Justin tried to catch a glimpse inside the Diner, but the interior of the restaurant was dark, its plate-glass windows spiderwebbed with cracks.
“I was expecting the sheriff.” Blood trickled from a laceration on Ma Burnham’s cheek, and her round face was ashen. But none of that scared him as much as the anger in her voice, or the distaste in her eyes.
She was looking at him the way Harper did. Like he’d failed her, and there was nothing he could do to fix it.
“My mother will be here soon.” A sprinkle of rain dotted Justin’s shoulders, his neck, but he hardly noticed. He had to make this right. “Tell me what happened.” He swallowed. “Please.”
“As if your family cares about us.” The voice belonged to one of the people who’d collected around Ma Burnham. The crowd parted, and Justin swore, internally, as the boy who’d baited Isaac the night before stepped forward.
Justin still couldn’t remember his name, but there was something familiar about the gap in his teeth, the way his hair fell across his bushy eyebrows.
“Of course I care about you,” he said. “I’m here because I want to keep you safe.”
“My brother died on your family’s watch,” said the kid. Justin’s heart sank as he realized where he recognized those features from: Hap Whitley’s pictures in the Four Paths Gazette. “And I know you’re not here because you’re worried a
bout us. You’re worried about him.”
He jerked a thumb at the shattered windows, and around him, the crowd murmured with agreement. Justin had always loved the way he could command a group’s attention. But for the first time in his life, he didn’t want it.
Because Hap Whitley’s brother was right. The reason he’d missed a track meet to come here wasn’t because he was scared for the town. It was because he was scared for Isaac.
Justin stepped back from the crowd, his heart thudding in his chest.
And realized that May had stepped forward to stand beside him.
“Of course we’re concerned for Isaac,” she said, addressing not just the kid, but the entire crowd. “He’s our friend. But we don’t take our family name lightly. You’re Brian, right? Brian Whitley?”
The kid nodded.
“I’m sorry about your brother.” May’s voice was a shade too polished and formal, like she’d been practicing for a presentation, and her hands were braced on either side of her corduroy skirt. But she sounded more confident as she spoke, and the crowd, Justin realized, was listening to every word. “I promise you, we grieve for every person we lose. But if you don’t let Ma Burnham explain what’s going on in there, more people could get hurt. Do you want that?”
Brian hesitated. “I guess not.”
“Thank you,” said May, almost gently, and then she turned to Ma Burnham. “Tell us everything.”
“It was Brian,” said Ma Burnham, stabbing a finger in the boy’s direction. “He said something or other about the Sullivans, I can’t recall what, exactly, but it sent Isaac into a terrible rage, and then there was just glass everywhere and people screaming.”

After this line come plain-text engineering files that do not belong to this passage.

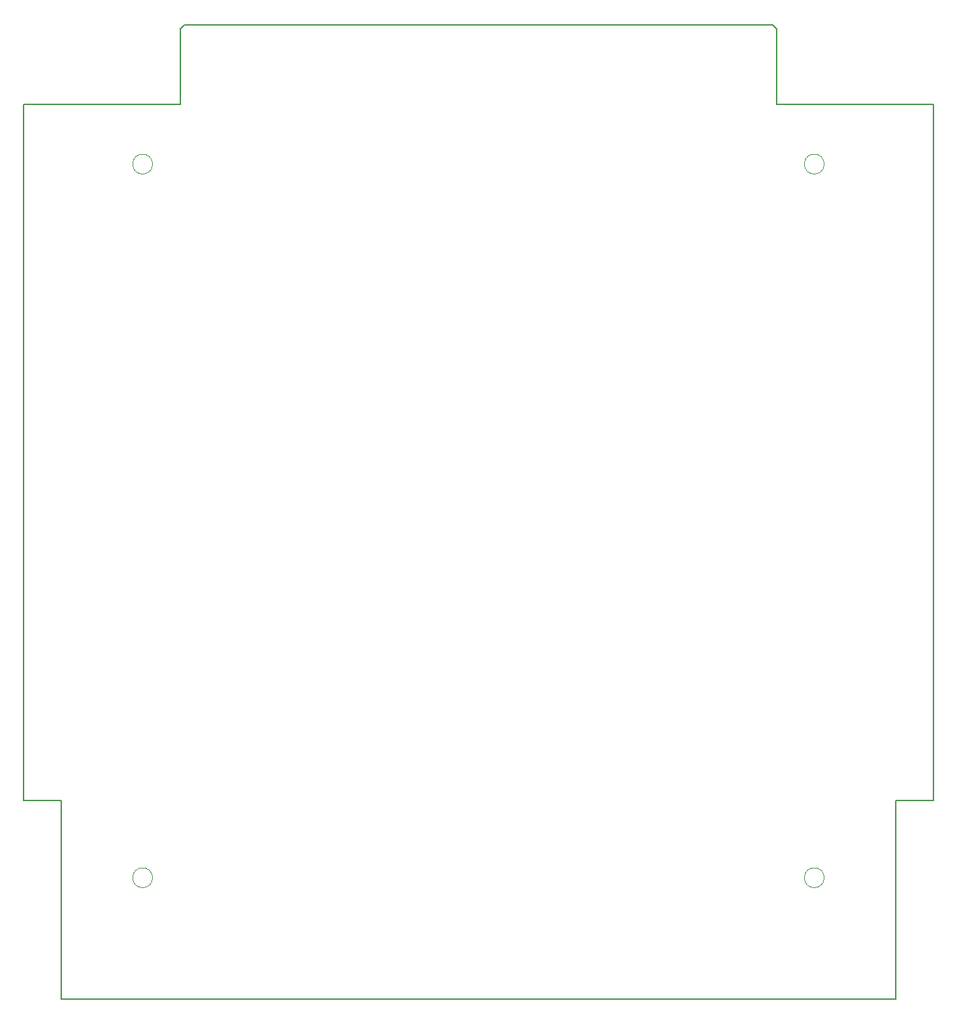
<source format=gbr>
%TF.GenerationSoftware,KiCad,Pcbnew,(5.1.10)-1*%
%TF.CreationDate,2024-03-27T07:56:36+01:00*%
%TF.ProjectId,KIM,4b494d2e-6b69-4636-9164-5f7063625858,rev?*%
%TF.SameCoordinates,Original*%
%TF.FileFunction,Profile,NP*%
%FSLAX46Y46*%
G04 Gerber Fmt 4.6, Leading zero omitted, Abs format (unit mm)*
G04 Created by KiCad (PCBNEW (5.1.10)-1) date 2024-03-27 07:56:36*
%MOMM*%
%LPD*%
G01*
G04 APERTURE LIST*
%TA.AperFunction,Profile*%
%ADD10C,0.120000*%
%TD*%
%TA.AperFunction,Profile*%
%ADD11C,0.150000*%
%TD*%
G04 APERTURE END LIST*
D10*
%TO.C,XM1*%
X193776000Y-121888000D02*
G75*
G03*
X193776000Y-121888000I-1250000J0D01*
G01*
X193776000Y-32138000D02*
G75*
G03*
X193776000Y-32138000I-1250000J0D01*
G01*
X109276000Y-32138000D02*
G75*
G03*
X109276000Y-32138000I-1250000J0D01*
G01*
X109276000Y-121888000D02*
G75*
G03*
X109276000Y-121888000I-1250000J0D01*
G01*
D11*
X97776000Y-112138000D02*
X97776000Y-137138000D01*
X97776000Y-112138000D02*
X93026000Y-112138000D01*
X93026000Y-24638000D02*
X93026000Y-112138000D01*
X112776000Y-15138000D02*
X113276000Y-14638000D01*
X112776000Y-24638000D02*
X93026000Y-24638000D01*
X112776000Y-24638000D02*
X112776000Y-15138000D01*
X113276000Y-14638000D02*
X187276000Y-14638000D01*
X187776000Y-15138000D02*
X187276000Y-14638000D01*
X187776000Y-15138000D02*
X187776000Y-24638000D01*
X187776000Y-24638000D02*
X207526000Y-24638000D01*
X202776000Y-137138000D02*
X97776000Y-137138000D01*
X202776000Y-112138000D02*
X202776000Y-137138000D01*
X207526000Y-24638000D02*
X207526000Y-112138000D01*
X207526000Y-112138000D02*
X202776000Y-112138000D01*
%TD*%
M02*

</source>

“I see,” said Justin. He’d known it would be something about Isaac’s family. It always came back to his family. “Is everyone out?”
Mrs. Burnham shook her head, blood leaking onto her chin. Justin bit back a curse.
“My boys won’t leave,” she said. “I tried to warn them, but they said he had to answer for what he did.”
“Your boys should’ve listened to you,” he said, hoping desperately that they still had all their limbs, turning back to give the crowd a reassuring smile.
“Sorry for the inconvenience, everyone,” added May. “But I promise, this will all be fine.”